Personal information
- Full name: Edward Summers
- Born: 1894 Sydney, New South Wales, Australia
- Died: 28 December 1973 (aged 78–79)

Playing information
- Position: Centre
Club
| Years | Team | Pld | T | G | FG | P |
| 1919–23 | Glebe | 43 | 10 | 0 | 0 | 30 |
- Source:

= Ed Summers (rugby league) =

Australian rugby league footballer

Ed Summers was an Australian rugby league footballer who played in the 1910s and 1920s. He played for Glebe in the New South Wales Rugby League (NSWRL) competition.

==Playing career==
Summers made his first grade debut for Glebe against Eastern Suburbs in Round 9 1919 at the Sydney Cricket Ground. Glebe would go on to finish the 1919 season in third place.

The following year in 1920, Glebe would go on to finish second on the table behind premiers Balmain. In 1922, Glebe finished equal first on the table behind minor premiers North Sydney. Glebe and North Sydney were then required to contest a grand final to determine the outright premiership winner.

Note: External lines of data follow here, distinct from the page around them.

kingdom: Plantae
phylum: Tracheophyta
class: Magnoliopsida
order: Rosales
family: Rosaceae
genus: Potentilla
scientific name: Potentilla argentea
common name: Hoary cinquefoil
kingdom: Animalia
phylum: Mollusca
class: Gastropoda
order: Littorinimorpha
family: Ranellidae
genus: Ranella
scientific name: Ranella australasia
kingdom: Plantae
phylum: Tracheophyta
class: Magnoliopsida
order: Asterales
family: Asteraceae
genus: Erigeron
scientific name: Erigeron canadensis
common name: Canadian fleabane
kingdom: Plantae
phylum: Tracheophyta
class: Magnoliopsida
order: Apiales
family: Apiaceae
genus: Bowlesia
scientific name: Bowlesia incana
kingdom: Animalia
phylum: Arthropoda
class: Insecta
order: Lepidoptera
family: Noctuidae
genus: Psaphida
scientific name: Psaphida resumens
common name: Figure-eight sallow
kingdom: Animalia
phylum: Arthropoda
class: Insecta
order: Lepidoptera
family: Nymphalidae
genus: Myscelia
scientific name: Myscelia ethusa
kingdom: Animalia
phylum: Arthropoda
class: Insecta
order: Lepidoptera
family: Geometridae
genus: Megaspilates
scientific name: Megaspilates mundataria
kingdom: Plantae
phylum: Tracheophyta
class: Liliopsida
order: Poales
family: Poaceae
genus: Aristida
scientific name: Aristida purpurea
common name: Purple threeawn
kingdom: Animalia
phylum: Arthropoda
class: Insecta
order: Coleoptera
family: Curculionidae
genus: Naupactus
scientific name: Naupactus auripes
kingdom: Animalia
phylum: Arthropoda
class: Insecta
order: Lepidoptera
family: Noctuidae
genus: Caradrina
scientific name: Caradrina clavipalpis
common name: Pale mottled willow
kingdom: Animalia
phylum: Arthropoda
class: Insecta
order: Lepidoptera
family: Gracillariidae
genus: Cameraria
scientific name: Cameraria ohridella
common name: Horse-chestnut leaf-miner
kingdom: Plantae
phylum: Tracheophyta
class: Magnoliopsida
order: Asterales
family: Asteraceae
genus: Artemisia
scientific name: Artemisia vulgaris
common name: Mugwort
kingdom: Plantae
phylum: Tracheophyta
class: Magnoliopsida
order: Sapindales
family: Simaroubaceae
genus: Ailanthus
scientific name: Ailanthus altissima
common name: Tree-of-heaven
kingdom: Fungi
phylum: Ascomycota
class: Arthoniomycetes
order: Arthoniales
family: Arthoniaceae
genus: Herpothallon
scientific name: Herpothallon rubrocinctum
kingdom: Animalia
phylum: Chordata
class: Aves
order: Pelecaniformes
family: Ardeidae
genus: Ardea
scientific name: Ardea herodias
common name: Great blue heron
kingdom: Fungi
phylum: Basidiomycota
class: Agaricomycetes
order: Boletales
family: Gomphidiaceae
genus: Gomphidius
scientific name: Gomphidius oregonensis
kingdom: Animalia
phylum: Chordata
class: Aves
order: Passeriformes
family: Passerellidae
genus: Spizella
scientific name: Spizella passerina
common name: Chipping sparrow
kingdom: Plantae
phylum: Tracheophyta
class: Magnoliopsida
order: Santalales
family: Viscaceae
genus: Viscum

Summers played in the centres for Glebe in the 1922 NSWRL grand final which was played at the Sydney Cricket Ground in front of 15,000 spectators. Although both sides finished on equal points, North Sydney outclassed Glebe in the final by a score of 35-3. Summers scored Glebe's only points in the final with a second half try. Summers retired the following season in 1923.